By Scott Murdoch and Jennifer Hughes
(Reuters) – Chinese retail titan Alibaba <BABA.N> plans to list in Hong Kong in the final week of November, two people with direct knowledge said, aiming to raise up to $15 billion (£11.7 billion) in a deal that signals a vote of confidence in the Asian financial hub.
The public offering by the e-commerce specialist, whose primary listing is in the United States, would take place at a pivotal moment for Hong Kong’s future as the city has been wracked by months of anti-government protests.
It also comes at a time when there has been a thaw in relations between China and the United States, which have been locked in a trade war that has buffeted financial markets.
Alibaba’s bookbuilding and listing is due to take place in the week beginning Nov. 25, said the sources, who declined to be identified due to the sensitivity of the matter.
The company is first due to seek approval from Hong Kong’s listing committee next week, on Thursday, two separate sources with direct knowledge of the matter said.
An Alibaba spokesman declined to comment on the timing of the share offering.
The transaction would be the world’s biggest-ever cross-border secondary listing, according to Dealogic data. Alibaba currently holds the crown for the world’s biggest initial public offering for its $25 billion 2014 float in New York.
Alibaba has not said what it plans to do with the proceeds of the secondary listing, in which it aims to raise between $10 billion and $15 billion.
However the company is looking to expand its Chinese customer base beyond its core market in big cities to less developed areas to combat slowing retail sales growth.
It also faces rising competition from nimbler rivals such as Pinduoduo <PDD.N> which have outsmarted the retail juggernaut in smaller cities with deep discounts and group-buying deals.
ALIBABA & ARAMCO
The Hong Kong listing presages a year-end rush for global equity markets, with the Saudi government planning to sell 2% of oil giant Aramco in a deal that could raise up to $30 billion and topple Alibaba’s own IPO record.
If both deals succeed, they could provide a shot in the arm for moribund capital markets, where investors have proved increasingly sceptical of the valuations sought by much-hyped tech start-ups such as ride-hailing giant Uber <UBER.K>, which has fallen by about a third since its float in May.
More recently, office-space sharing startup WeWork was forced to drop its IPO plans and seek a cash injection from investor SoftBank Group <9984.T> as its valuation collapsed to $8 billion from $47 billion.
Companies have sold shares worth $429 billion via IPOs and follow-on sales so far this year – far short of the $604 billion in the whole of 2018, according to data from Refinitiv.
Alibaba had initially been working on an August listing in Hong Kong but put the deal on hold as anti-government protests left the city mired in financial and political uncertainty.

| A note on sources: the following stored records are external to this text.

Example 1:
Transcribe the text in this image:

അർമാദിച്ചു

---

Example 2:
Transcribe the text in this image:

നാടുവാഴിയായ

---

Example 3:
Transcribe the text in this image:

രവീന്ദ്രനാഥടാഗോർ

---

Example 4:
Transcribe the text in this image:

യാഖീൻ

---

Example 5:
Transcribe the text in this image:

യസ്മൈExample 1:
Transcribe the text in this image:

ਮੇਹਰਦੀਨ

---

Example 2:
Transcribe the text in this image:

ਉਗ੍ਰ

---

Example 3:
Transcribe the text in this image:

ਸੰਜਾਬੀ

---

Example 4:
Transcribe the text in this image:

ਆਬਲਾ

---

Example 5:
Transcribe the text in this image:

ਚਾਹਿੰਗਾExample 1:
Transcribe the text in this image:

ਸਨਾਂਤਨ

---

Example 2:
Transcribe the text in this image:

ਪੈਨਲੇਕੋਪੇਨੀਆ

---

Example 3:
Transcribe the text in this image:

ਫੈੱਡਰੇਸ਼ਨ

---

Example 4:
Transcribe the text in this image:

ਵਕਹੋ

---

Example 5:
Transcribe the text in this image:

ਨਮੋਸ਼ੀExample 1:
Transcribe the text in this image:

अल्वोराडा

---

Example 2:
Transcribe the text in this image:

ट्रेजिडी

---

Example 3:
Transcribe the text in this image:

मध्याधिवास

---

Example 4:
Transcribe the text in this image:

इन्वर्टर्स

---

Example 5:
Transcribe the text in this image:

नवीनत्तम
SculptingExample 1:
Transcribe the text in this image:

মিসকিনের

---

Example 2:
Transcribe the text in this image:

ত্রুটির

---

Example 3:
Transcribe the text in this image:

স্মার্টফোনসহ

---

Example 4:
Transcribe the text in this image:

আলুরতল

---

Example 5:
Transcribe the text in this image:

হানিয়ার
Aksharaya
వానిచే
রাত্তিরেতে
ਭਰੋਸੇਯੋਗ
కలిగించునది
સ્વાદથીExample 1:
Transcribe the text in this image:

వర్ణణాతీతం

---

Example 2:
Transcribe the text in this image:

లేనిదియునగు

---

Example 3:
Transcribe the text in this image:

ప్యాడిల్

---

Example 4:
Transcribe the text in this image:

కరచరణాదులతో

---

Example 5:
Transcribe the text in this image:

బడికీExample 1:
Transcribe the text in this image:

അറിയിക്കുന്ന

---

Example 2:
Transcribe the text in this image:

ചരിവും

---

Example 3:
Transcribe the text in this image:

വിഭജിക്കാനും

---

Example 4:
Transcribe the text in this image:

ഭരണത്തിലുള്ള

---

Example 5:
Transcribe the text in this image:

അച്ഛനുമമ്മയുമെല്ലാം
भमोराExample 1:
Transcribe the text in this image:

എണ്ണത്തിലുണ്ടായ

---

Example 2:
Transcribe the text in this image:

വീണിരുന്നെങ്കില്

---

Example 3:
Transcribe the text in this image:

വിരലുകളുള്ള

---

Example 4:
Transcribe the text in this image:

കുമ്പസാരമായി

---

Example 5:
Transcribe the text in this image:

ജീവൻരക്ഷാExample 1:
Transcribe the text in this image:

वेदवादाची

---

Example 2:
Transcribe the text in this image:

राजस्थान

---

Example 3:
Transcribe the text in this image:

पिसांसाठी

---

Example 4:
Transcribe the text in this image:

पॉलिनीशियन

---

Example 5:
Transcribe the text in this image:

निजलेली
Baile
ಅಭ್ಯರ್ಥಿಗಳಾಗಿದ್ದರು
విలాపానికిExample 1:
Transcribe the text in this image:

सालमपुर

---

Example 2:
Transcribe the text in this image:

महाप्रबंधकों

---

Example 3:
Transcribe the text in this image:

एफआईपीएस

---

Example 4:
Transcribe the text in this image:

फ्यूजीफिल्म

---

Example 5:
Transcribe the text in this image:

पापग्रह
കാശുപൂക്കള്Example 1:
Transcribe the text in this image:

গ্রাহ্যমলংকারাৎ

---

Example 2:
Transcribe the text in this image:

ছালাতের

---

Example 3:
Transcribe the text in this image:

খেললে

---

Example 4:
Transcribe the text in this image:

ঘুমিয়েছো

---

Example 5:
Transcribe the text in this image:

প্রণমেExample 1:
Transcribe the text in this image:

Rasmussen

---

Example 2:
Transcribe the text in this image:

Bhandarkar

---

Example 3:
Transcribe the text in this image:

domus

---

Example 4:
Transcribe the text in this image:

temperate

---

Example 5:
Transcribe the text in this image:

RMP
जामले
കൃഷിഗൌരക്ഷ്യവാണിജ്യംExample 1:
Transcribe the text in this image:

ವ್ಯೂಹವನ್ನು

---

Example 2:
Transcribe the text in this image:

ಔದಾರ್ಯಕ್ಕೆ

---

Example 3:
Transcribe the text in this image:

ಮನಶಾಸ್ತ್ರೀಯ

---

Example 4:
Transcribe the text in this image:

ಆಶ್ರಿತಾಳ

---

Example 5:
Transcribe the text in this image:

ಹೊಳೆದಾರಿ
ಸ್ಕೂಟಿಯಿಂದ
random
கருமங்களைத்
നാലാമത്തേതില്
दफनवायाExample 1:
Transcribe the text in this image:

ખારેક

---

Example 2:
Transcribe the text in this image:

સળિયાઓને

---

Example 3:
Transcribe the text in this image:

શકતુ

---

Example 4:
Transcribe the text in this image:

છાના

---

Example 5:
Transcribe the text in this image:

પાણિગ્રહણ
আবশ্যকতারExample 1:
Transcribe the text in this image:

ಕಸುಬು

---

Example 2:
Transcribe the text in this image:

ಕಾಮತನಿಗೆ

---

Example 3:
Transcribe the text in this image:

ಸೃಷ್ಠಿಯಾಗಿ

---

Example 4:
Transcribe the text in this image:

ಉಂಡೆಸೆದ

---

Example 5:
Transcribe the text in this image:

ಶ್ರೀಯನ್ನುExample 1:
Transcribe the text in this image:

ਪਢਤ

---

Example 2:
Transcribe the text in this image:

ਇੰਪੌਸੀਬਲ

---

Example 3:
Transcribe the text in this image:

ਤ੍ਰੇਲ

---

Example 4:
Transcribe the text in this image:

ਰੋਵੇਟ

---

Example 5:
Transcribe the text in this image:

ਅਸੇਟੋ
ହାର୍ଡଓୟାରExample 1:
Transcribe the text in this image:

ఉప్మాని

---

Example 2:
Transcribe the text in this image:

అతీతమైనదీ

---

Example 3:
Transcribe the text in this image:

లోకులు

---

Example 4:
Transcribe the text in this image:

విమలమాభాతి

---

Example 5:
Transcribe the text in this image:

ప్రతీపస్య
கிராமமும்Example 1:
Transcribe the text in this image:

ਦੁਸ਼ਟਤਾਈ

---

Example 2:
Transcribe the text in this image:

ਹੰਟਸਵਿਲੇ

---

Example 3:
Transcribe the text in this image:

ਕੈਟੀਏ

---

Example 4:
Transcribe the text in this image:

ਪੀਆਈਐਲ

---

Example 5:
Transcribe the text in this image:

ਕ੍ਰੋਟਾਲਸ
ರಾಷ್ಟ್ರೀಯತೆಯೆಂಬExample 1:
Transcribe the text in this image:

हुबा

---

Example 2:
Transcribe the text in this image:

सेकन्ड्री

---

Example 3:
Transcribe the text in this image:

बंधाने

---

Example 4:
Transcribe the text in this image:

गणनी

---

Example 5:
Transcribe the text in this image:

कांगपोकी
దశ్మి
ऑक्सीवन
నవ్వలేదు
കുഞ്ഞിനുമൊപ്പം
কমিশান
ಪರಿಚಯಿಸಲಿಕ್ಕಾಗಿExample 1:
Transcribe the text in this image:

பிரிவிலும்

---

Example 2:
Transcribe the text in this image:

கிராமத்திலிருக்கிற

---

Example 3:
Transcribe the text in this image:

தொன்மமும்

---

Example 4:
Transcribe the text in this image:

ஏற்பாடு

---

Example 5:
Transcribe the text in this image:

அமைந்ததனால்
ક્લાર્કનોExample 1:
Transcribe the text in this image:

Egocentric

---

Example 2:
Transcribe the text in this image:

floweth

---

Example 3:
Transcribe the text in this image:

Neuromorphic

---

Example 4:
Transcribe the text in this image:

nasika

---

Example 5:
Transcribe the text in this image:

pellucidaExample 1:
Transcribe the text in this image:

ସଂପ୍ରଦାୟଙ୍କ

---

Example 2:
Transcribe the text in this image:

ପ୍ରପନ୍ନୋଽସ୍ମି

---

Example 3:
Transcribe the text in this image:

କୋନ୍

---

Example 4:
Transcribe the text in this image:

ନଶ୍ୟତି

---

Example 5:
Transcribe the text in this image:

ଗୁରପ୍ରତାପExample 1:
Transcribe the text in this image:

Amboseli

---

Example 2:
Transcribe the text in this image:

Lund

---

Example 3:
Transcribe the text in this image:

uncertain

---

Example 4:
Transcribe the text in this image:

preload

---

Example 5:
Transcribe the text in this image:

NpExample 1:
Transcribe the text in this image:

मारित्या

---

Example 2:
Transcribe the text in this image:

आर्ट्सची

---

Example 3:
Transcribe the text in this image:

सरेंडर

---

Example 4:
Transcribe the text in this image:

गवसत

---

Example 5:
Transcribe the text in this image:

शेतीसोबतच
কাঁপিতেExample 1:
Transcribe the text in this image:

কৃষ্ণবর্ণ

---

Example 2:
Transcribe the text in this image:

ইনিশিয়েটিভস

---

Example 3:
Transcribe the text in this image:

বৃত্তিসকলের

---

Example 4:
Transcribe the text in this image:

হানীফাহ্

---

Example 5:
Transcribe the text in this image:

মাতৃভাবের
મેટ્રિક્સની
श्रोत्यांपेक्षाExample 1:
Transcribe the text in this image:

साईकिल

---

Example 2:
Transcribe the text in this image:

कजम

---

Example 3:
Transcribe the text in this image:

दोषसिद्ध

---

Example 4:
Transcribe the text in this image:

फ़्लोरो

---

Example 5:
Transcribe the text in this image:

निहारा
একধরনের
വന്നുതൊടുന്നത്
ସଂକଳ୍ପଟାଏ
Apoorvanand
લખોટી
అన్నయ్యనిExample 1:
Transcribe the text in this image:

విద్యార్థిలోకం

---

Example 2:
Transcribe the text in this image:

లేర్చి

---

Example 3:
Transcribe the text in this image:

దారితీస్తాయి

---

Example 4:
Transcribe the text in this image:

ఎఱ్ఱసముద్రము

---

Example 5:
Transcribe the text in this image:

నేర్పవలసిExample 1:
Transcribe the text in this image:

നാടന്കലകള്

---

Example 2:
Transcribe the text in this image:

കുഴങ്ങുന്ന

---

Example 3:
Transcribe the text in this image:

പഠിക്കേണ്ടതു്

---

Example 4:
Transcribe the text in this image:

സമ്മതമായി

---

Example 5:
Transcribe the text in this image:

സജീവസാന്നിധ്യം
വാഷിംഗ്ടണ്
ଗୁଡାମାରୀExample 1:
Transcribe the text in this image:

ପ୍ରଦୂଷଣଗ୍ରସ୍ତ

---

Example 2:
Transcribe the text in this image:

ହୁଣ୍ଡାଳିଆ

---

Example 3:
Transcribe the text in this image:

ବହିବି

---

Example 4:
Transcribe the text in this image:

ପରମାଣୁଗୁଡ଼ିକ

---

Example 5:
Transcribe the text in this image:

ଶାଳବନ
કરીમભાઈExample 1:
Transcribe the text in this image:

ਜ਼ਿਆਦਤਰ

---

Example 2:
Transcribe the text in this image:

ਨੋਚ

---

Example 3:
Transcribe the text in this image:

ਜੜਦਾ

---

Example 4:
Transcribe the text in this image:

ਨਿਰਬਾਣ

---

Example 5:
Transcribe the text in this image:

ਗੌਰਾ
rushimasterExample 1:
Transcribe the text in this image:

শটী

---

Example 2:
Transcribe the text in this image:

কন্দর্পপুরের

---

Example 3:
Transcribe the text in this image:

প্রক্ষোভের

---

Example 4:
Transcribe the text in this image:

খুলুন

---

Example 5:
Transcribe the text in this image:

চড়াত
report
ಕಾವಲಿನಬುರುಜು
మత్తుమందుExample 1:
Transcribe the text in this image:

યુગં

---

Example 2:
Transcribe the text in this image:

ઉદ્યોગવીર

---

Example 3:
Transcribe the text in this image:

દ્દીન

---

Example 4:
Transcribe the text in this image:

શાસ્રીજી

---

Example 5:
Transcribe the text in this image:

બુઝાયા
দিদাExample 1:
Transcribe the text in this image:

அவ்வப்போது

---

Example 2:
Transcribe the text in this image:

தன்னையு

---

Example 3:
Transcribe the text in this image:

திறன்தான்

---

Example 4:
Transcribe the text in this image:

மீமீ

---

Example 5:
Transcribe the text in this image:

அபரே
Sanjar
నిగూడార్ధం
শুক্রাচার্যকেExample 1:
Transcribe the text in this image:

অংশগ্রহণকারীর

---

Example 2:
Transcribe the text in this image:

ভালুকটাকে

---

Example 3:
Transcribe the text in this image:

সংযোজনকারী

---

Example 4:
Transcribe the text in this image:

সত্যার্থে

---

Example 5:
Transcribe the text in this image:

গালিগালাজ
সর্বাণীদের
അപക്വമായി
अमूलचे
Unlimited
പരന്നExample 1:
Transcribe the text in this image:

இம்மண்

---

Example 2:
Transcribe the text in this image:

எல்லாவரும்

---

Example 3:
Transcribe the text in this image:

The return of this deal would cap a resurgent market in Hong Kong, where a series of big floats since September have helped the bourse operator, Hong Kong Exchanges & Clearing (HKEX)<0388.HK>, become serious competition once more to the American players.
So far companies in Hong Kong have sold shares worth $22.3 billion via IPOs this year, compared with $24.5 billion on Nasdaq and $22.6 billion via the NYSE, according to Refinitiv data.
Alibaba’s decision in 2013 to drop plans for a primary listing in Hong Kong, and turn instead to New York, triggered passionate debate among bankers and officials, and resulted in rule changes that paved the way for this deal.
Now bankers and investors are watching closely to see whether other U.S.-listed Chinese companies such as Baidu <BIDU.O> and JD.com <JD.O> might follow Alibaba’s lead.
The listing could yet be delayed, however, if the protests worsen once more. The demonstrations are in their fifth month and are frequently violent. The death of a student on Friday who fell from a parking lot is expected to spark fresh protests and fuel anger at police.
$30 BILLION IN A DAY
Alibaba will next week appoint more banks to help sell its shares in Hong Kong, the sources said.
The deal is currently being led by China International Capital Corp (CICC) and Credit Suisse. Major investment banks led by Morgan Stanley and Goldman Sachs are currently jockeying for the most senior positions behind those two.
The new timing means the company will have an opportunity to show prospective investors its most recent sales figures after Monday’s Singles Day, mainland China’s largest annual online shopping day.
Alibaba’s sales last year reached $30 billion on the day, which was more than three times as large as Cyber Monday, the equivalent shopping day in the U.S.
Alibaba last week reported second-quarter revenue increased by 40%, to 119.02 billion yuan ($16.91 billion) in the second quarter from 85.15 billion yuan in the previous year earlier, beating analysts’ expectations.